Yes, as I mentioned I have experience hoisting a data card, using different lengths of active and passive USB cables and connecting external antennas to the data card (OK, I didn't mention that last one). Here is my experience:

1. Hoisting the card works better if you don't have a line of sight to a cell tower where you normally use the card or if your boat environment blocks or attenuates the cell signal.

2. You can get by with a 5 meter USB cable. Active ones may work better than passive ones. If the signals are weak or marginal, you may experience timing problems and have a lot of dropped connections with a 5 meter cable. You will definitely experience these problems with two active 5 meter cables connected, even in stronger signal areas. You will fail almost always with three active 5 meter cables. You will also fail with a single active 10 meter cable. The problem isn't loss of signal in the USB cable, it is in the precise timing that the cell system needs in the communication protocol.

* _GIVEN ENTRIES_

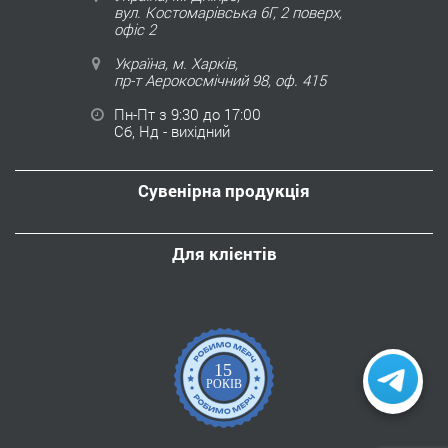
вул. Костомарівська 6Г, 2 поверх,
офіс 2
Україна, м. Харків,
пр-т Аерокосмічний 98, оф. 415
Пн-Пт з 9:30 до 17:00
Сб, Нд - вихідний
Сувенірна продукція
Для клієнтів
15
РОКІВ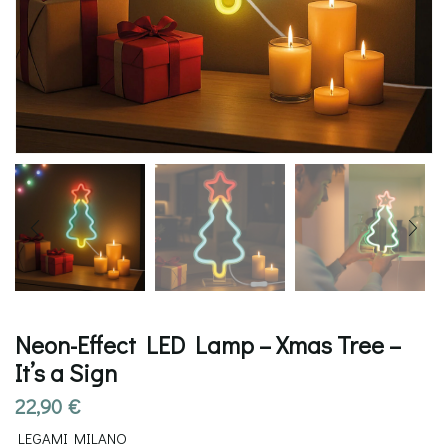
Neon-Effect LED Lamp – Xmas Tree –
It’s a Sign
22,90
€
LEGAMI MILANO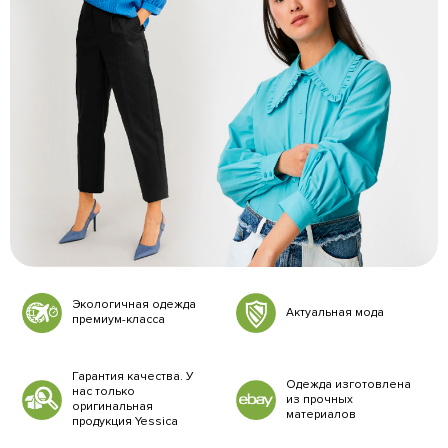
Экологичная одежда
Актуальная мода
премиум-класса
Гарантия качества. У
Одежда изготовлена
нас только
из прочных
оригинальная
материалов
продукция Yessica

...

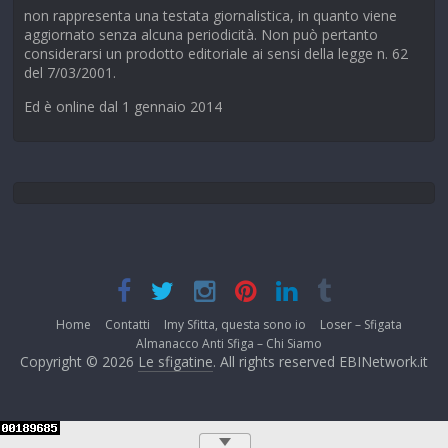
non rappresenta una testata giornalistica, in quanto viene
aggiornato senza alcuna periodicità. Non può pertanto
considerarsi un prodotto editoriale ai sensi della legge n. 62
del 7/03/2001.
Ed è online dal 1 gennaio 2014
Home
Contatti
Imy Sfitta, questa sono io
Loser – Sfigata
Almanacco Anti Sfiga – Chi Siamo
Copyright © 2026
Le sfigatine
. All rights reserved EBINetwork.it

...

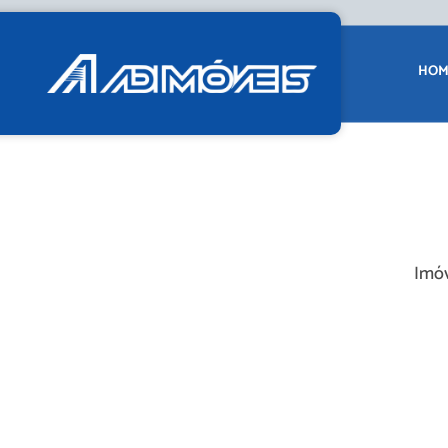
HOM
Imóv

* _DIRECTIONS_
(A) Decide whether each statement agrees with the text on hoisting a data card. Answer yes or no and quote the words of the text that settle it. (i) A single active 10 meter USB cable will fail. (ii) The trouble with long USB cables is loss of signal in the cable itself. (iii) Passive USB cables may work better than active ones.
(B) Please write out the stretch of the text on hoisting a data card from "Yes, as I mentioned" through "the cell signal.".

* _OUTPUTS BY TASK_
(A)
(i) Yes: "You will also fail with a single active 10 meter cable."
(ii) No: "The problem isn't loss of signal in the USB cable, it is in the precise timing that the cell system needs in the communication protocol."
(iii) No: "Active ones may work better than passive ones."

(B)
Yes, as I mentioned I have experience hoisting a data card, using different lengths of active and passive USB cables and connecting external antennas to the data card (OK, I didn't mention that last one). Here is my experience:

1. Hoisting the card works better if you don't have a line of sight to a cell tower where you normally use the card or if your boat environment blocks or attenuates the cell signal.